A personally procured move (PPM) is just what it sounds like, and generally includes a reimbursement of 95 percent of the cost of a government-procured military move. Most military members are generally familiar with these options already. Whether for a PCS or some kind of temporary duty (TDY/TDA/TDT/TAD/TDI), the government will typically help you with the move itself or else help you cover the costs. But how do you choose?
If it’s your first move of personal property in the military, there’s required counseling you’ll have to go through at your local Transportation Office (TO). But maybe you were feeling awful that day and couldn’t concentrate. Maybe you’ve been through the process once before, but the new online counseling materials weren’t as helpful as you thought they’d be. Long-time members of the military may also know PPMs as a do-it-yourself (DITY) move, and you may have questions about the differences between the old and new systems. In addition to our own two cents, here’s a roundup of tips and advice from reputable online sources.
Cost Comparison for PPMs vs. Military Moves
It used to be far more common for people to choose the old kind of PPM—the do-it-yourself (DITY) move—as a way of saving a few dollars. By scouting out different options and taking advantage of discount offers, service members could frequently take the 95 percent reimbursement and move on their own for less.
What changed? It was the Defense Personal Property System (DPS). This system makes it possible for many members of the military to manage their move, paperwork, counseling, and claims online, but it also increased the cost efficiency for the military by having multiple moving companies bid on military move services. It’s not so much that you stand to lose money by opting for a personally procured move. Rather, the cost tends to be about the same, especially when you take advantage of commonly available discounts.
Time Comparison for PPMs vs. Military Moves
With this in mind, PPMs remain a popular choice among military service members.

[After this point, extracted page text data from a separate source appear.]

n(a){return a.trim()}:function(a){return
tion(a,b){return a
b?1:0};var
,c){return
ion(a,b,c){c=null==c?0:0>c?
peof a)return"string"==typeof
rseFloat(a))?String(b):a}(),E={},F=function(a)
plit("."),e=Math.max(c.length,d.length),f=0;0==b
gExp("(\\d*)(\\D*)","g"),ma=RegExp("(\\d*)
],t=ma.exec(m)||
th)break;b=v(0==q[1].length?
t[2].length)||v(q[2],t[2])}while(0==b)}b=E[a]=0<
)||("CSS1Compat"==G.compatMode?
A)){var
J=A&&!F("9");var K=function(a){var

Not only do you get control over the details of the move and the choice of moving company, but you also tend to get a little bit more time on your permissive TDY to take care of a personally procured move. If you want to do the extra legwork to feel even more confident in the move itself, you’ll be able to. But even more often, service members look to stay efficient with their move, while using the extra time for their personal enjoyment.
Still trying to choose between a military move and a PPM for your family? Here’s a great resource from Military Spouse to help you decide. Already decided on a PPM? Check out this easy step-by-step guide.
Application Forms and Counseling
Like anything else involving the military, no matter whether you choose a PPM or military move, there’s going to be a good amount of paperwork and bureaucracy involved. Nevertheless, the counseling information is important so you can understand your weight allowance and weight tickets, get the forms you need, and generally stay within the rules. For example, beware of trying to use a PPM or a military move beyond the authorized use of moving and storing you and your immediate family’s household goods. You can’t make a deal with a friend to include their belongings as part of your government-sponsored move.
Here’s a roundup of forms and financial services you’ll likely need as part of your move:
DD2278: Application for Do It Yourself Move and Counseling Checklist
DD1299: Application for Shipment and/or Storage of Personal Property
SF1038: Advance of Funds Application and Account
You can also find these and other forms, as well as the financial services you need through the Defense Finance and Accounting Service.